The efforts gained momentum after a historic election in 2000 ended decades of authoritarian rule. Quotas allowed more women to run for public office, then a 2019 constitutional amendment, supported by a wide-ranging coalition of women activists, academics and politicians, set goals for parity in the legislative, judicial and executive branches.
Just a few years later, Mexico not only has an elected president, but also women leading both chambers of Congress, where women held half of the legislative seats before this election. Women also serve as presidents of the Supreme Court and governors of the Central Bank.
Efforts to achieve equality impacted local and state elections. Reflecting the presidential race, in the gubernatorial races in the states of Guanajuato and Morelos there were also two women competing to win.
The entry of more women into politics is reflected in historic political changes, such as the decriminalization of abortion nationwide in 2023. Mexico joined countries such as Argentina, Colombia, Guyana and Uruguay that have taken steps to expand the right to abortion .
Still, recent Latin American history also contains warnings about the ease with which women can fall from rarefied positions of power.
In Brazil, for example, a situation similar to this year’s elections in Mexico, where Sheinbaum was the protégé of a widely popular male president, developed in 2010 when Rousseff, former chief of staff to Luiz Inácio Lula da Silva, won the presidential elections.
Rousseff won re-election in 2014. But in the wake of massive corruption scandals involving her leftist party and a weakening economy, she faced an open revolt among lawmakers. The backlash resulted in her impeachment on charges of manipulating the budget to hide economic problems and her removal from office in 2016.

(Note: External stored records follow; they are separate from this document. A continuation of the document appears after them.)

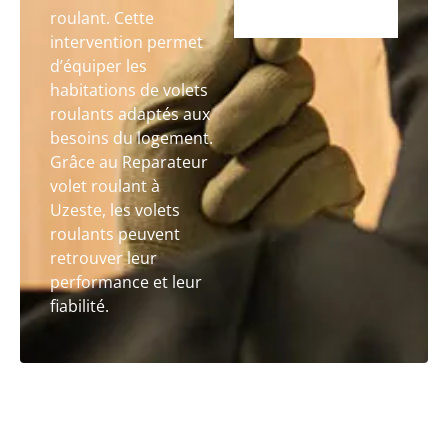
roulant. Cette
intervention permet
d’équiper les
habitations de volets
roulants adaptés aux
besoins du logement.
Grâce au Reparateur
volet roulant à
Uzeste, les volets
roulants peuvent
retrouver leur
performance et leur
fiabilité.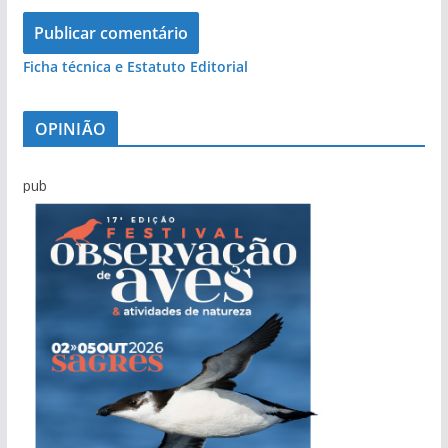
Ficha técnica e Estatuto Editorial
OPINIÃO
pub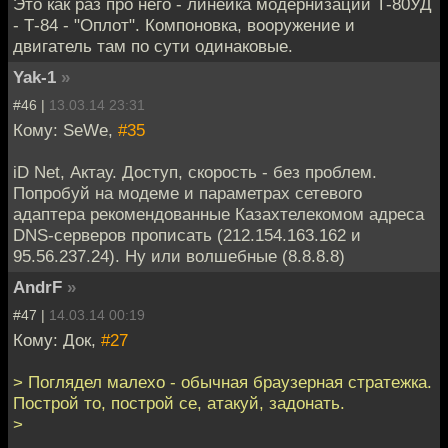
Это как раз про него - линейка модернизаций Т-80УД
- Т-84 - "Оплот". Компоновка, вооружение и
двигатель там по сути одинаковые.
Yak-1
»
#46 |
13.03.14 23:31
Кому: SeWe,
#35
iD Net, Актау. Доступ, скорость - без проблем.
Попробуй на модеме и параметрах сетевого
адаптера рекомендованные Казахтелекомом адреса
DNS-серверов прописать (212.154.163.162 и
95.56.237.24). Ну или волшебные (8.8.8.8)
AndrF
»
#47 |
14.03.14 00:19
Кому: Док,
#27
> Поглядел малехо - обычная браузерная стратежка.
Построй то, построй се, атакуй, задонать.
>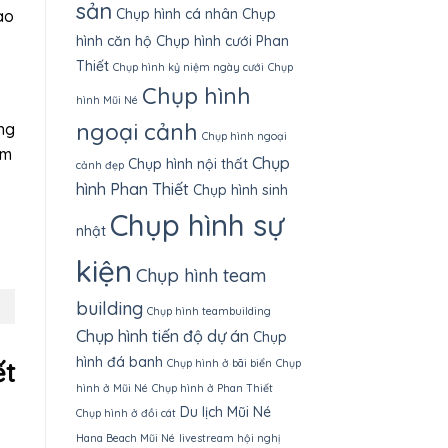
sản
Chụp hình cá nhân
Chụp
ao
hình căn hộ
Chụp hình cưới Phan
Thiết
Chụp hình kỷ niệm ngày cưới
Chụp
Chụp hình
hình Mũi Né
ngoại cảnh
ng
Chụp hình ngoại
im
Chụp
Chụp hình nội thất
cảnh đẹp
hình Phan Thiết
Chụp hình sinh
Chụp hình sự
nhật
kiện
Chụp hình team
building
Chụp hình teambuilding
Chụp hình tiến độ dự án
Chụp
hình đá banh
Chụp hình ở bãi biển
Chụp
ết
hình ở Mũi Né
Chụp hình ở Phan Thiết
Du lịch Mũi Né
Chụp hình ở đồi cát
Hana Beach Mũi Né
livestream hội nghị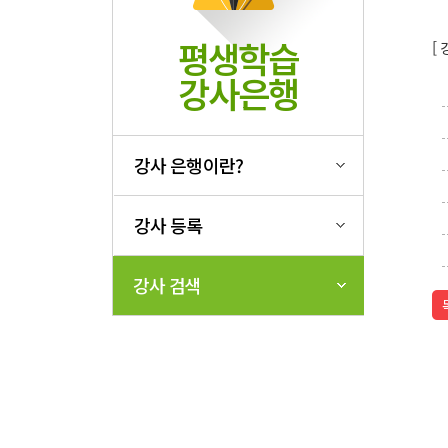
평생학습
[
강사은행
강사 은행이란?
강사 등록
강사 검색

The overthrow paved the way for the rise to the presidency of Jair Bolsonaro, a far-right figure who made verbal attacks against women a staple of his rule.
After her impeachment, Rousseff ran for a Senate seat in 2018 and lost. After Lula returned to the presidency in 2023, she also re-emerged as president of a development bank founded by Brazil, China, India, Russia and South Africa.
“It’s not just about holding office,” said Mónica Tapia, founder of Auna, a Mexican political leadership incubator for women, “it’s also about having the power and autonomy to control the agenda and the legacy that women want.” leave”.
Emiliano Rodríguez Mega contributed reporting from Mexico City.